Begin at the line containing "left hip: (356, 430)" in the data below and go on through the line containing "right eye: (1156, 259)", repeating each line exactly; include both ends and no other line.

Extracted information
□ □ □
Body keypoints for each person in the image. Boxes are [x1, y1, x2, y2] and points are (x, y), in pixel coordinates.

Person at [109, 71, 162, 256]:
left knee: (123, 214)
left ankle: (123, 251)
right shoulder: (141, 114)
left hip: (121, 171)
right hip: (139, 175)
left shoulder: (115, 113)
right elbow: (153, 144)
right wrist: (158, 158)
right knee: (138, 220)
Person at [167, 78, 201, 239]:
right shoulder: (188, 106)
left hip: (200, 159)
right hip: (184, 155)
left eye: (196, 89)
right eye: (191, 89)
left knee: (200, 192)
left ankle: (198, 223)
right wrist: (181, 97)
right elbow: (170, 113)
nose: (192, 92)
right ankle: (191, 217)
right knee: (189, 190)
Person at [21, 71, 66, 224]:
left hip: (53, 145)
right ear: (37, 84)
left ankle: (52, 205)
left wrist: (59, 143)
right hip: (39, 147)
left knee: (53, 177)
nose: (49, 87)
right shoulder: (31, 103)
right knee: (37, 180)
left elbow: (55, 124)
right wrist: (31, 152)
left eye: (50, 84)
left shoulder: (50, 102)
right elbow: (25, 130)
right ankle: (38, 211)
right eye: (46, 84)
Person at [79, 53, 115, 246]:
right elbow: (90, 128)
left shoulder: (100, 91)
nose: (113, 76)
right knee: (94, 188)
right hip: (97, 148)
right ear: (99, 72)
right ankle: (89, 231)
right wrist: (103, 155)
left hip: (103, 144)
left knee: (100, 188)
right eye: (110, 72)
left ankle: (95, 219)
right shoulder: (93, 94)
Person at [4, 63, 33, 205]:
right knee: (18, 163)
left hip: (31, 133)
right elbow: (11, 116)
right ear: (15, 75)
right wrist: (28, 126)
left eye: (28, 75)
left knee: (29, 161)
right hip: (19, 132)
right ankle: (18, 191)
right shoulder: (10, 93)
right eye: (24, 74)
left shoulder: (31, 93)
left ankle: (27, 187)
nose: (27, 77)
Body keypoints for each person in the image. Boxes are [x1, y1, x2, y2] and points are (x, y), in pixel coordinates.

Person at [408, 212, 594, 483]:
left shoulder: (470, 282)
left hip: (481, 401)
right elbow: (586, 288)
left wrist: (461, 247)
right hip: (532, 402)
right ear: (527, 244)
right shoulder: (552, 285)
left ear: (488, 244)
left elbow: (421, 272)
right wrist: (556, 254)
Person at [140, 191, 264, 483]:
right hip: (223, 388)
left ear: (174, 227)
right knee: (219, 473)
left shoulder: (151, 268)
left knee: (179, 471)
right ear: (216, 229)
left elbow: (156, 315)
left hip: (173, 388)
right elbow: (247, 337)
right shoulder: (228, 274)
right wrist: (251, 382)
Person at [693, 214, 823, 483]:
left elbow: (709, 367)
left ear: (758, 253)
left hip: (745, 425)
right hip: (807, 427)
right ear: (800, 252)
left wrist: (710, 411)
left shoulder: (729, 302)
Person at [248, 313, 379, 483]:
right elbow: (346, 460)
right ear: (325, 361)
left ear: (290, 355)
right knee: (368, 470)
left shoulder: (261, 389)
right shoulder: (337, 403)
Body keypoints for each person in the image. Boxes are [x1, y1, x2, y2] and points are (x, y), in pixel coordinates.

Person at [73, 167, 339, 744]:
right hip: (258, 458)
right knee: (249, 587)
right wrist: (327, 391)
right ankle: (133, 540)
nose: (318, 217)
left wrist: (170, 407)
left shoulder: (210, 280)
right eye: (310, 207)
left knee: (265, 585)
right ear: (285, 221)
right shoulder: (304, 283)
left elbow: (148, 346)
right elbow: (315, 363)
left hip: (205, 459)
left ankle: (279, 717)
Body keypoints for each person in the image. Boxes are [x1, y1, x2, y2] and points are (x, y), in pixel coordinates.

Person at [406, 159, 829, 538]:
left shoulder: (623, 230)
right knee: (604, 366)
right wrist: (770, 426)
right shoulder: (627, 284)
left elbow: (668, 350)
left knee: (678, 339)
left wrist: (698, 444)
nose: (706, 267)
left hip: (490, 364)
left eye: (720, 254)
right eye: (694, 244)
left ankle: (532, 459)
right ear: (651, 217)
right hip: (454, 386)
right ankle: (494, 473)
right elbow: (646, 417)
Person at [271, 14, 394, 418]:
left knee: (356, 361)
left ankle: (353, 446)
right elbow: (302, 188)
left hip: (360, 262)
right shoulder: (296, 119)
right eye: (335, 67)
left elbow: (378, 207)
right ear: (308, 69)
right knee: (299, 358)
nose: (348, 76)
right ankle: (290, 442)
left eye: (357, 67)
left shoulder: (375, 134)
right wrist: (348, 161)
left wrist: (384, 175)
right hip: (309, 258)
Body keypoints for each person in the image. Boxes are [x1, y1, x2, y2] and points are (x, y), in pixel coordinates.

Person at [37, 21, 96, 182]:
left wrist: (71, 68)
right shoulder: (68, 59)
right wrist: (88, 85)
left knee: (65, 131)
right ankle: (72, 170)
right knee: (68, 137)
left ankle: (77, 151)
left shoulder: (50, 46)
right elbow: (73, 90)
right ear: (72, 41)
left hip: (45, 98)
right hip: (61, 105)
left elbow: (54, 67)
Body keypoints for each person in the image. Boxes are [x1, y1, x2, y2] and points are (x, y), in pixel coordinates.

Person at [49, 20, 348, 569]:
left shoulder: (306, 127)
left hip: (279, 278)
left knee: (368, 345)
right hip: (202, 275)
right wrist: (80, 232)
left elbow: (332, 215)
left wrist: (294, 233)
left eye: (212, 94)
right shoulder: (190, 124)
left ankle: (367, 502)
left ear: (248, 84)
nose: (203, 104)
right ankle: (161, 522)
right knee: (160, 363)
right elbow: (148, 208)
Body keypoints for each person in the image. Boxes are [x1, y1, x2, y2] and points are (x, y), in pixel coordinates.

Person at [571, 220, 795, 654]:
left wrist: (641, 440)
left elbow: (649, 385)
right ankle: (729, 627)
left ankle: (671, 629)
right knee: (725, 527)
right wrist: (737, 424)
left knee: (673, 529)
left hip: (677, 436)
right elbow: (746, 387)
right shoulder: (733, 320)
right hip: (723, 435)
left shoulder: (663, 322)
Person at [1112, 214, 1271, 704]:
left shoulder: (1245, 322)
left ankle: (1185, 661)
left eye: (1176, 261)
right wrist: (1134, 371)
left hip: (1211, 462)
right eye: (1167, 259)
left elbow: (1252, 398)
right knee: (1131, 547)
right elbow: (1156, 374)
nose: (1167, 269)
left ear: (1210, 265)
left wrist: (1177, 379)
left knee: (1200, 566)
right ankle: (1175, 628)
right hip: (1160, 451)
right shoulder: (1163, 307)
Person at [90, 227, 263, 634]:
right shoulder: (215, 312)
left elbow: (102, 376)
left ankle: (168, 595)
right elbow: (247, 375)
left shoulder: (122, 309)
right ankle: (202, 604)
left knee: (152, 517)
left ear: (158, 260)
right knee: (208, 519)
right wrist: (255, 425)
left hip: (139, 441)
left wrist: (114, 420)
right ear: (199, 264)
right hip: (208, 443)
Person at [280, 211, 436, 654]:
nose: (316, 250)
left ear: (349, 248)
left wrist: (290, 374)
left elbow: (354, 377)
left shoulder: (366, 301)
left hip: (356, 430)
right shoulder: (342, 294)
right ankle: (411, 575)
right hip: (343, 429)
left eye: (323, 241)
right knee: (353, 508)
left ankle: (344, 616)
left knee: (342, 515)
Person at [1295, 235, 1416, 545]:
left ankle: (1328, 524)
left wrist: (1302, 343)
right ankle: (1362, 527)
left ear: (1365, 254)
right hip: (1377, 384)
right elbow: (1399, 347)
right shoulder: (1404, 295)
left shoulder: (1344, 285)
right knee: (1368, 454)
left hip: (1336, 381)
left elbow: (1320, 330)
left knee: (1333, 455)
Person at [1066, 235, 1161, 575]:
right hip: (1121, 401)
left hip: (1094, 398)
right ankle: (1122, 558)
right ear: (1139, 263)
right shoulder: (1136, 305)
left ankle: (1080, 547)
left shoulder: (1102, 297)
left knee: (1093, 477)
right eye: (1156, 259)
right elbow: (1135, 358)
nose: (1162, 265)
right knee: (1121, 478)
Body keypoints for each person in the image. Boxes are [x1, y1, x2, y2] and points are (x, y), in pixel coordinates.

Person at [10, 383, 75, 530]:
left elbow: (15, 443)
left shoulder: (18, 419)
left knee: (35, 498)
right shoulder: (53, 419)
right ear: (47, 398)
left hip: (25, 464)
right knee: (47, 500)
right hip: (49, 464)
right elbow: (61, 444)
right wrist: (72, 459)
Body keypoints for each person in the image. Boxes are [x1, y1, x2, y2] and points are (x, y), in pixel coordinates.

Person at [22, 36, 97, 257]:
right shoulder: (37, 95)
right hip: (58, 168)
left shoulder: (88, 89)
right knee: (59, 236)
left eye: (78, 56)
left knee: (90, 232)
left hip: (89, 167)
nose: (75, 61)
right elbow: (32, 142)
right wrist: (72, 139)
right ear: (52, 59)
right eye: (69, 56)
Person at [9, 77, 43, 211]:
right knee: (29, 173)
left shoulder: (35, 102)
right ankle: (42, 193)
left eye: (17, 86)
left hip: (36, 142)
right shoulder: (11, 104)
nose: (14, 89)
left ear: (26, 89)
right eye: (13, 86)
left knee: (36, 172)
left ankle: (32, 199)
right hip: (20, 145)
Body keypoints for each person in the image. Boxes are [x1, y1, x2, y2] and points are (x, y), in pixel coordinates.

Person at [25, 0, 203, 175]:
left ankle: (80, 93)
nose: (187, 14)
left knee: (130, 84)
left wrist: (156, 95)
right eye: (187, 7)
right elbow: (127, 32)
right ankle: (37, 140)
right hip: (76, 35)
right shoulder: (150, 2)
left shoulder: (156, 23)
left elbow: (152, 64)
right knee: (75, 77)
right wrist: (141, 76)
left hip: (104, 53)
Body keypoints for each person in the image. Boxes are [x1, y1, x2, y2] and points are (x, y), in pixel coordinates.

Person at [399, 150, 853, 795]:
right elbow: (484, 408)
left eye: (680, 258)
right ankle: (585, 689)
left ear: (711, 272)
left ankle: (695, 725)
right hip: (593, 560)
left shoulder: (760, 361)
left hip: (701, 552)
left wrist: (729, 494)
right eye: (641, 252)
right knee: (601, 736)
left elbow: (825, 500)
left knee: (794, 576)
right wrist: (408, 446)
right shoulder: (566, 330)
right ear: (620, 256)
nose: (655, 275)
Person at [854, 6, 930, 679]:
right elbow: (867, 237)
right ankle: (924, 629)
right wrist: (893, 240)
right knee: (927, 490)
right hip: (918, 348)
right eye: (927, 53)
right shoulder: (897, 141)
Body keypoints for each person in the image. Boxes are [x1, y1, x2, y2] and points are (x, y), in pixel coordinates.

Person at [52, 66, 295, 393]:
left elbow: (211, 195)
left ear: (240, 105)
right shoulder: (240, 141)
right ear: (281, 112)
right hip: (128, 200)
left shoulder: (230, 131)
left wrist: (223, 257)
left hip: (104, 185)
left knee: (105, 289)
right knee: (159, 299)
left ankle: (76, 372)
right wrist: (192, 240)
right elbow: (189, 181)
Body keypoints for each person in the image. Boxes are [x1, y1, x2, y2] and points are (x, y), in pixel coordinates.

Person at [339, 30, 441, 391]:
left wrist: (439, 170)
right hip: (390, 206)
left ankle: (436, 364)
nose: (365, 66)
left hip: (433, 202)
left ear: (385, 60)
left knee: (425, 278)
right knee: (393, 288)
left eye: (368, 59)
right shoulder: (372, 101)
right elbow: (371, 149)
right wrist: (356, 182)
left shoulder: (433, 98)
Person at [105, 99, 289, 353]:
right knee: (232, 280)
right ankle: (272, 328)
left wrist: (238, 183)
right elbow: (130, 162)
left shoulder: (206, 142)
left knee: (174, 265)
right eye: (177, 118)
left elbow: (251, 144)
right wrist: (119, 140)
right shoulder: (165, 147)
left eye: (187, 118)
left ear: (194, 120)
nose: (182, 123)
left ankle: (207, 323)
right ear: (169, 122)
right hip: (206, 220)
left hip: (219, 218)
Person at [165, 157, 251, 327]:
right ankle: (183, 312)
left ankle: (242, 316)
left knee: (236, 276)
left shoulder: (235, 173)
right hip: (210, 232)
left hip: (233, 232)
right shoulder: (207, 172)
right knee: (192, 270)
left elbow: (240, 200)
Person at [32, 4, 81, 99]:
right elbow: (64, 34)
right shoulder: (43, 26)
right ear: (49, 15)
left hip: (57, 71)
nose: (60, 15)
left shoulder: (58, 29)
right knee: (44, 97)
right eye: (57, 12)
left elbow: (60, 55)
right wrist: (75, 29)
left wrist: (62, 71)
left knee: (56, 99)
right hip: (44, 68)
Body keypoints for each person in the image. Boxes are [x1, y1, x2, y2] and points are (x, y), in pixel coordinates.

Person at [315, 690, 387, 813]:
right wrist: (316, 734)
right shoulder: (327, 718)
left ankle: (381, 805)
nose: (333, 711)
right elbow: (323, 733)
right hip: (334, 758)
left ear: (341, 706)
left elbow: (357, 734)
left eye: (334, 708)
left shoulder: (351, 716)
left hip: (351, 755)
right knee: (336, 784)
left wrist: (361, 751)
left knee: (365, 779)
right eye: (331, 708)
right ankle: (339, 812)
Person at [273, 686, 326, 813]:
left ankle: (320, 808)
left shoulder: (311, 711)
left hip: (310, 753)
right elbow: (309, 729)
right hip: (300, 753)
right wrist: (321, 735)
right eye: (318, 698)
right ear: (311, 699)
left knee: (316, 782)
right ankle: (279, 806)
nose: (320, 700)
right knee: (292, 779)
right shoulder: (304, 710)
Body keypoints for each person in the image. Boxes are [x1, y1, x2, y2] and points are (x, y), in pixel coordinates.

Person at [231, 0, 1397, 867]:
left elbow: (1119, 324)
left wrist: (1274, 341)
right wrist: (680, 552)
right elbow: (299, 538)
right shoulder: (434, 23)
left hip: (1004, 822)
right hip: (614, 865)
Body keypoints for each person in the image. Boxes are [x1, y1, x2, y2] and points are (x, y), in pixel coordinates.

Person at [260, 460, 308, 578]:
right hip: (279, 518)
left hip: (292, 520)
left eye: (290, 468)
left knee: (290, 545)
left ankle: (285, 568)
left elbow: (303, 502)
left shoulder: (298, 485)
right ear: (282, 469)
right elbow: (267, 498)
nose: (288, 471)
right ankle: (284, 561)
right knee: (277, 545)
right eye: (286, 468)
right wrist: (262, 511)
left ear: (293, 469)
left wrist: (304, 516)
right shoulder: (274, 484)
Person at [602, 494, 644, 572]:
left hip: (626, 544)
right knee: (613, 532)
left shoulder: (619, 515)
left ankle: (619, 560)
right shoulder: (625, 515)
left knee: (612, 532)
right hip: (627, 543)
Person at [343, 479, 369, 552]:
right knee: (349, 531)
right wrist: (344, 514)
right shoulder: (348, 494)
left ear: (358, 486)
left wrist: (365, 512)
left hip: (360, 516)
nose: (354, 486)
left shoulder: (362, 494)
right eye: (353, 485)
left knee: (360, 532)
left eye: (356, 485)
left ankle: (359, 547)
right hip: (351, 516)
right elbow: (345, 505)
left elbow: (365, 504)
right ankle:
□ □ □
Task result
left hip: (356, 430)
right shoulder: (342, 294)
right ankle: (411, 575)
right hip: (343, 429)
left eye: (323, 241)
right knee: (353, 508)
left ankle: (344, 616)
left knee: (342, 515)
Person at [1295, 235, 1416, 545]:
left ankle: (1328, 524)
left wrist: (1302, 343)
right ankle: (1362, 527)
left ear: (1365, 254)
right hip: (1377, 384)
right elbow: (1399, 347)
right shoulder: (1404, 295)
left shoulder: (1344, 285)
right knee: (1368, 454)
left hip: (1336, 381)
left elbow: (1320, 330)
left knee: (1333, 455)
Person at [1066, 235, 1161, 575]:
right hip: (1121, 401)
left hip: (1094, 398)
right ankle: (1122, 558)
right ear: (1139, 263)
right shoulder: (1136, 305)
left ankle: (1080, 547)
left shoulder: (1102, 297)
left knee: (1093, 477)
right eye: (1156, 259)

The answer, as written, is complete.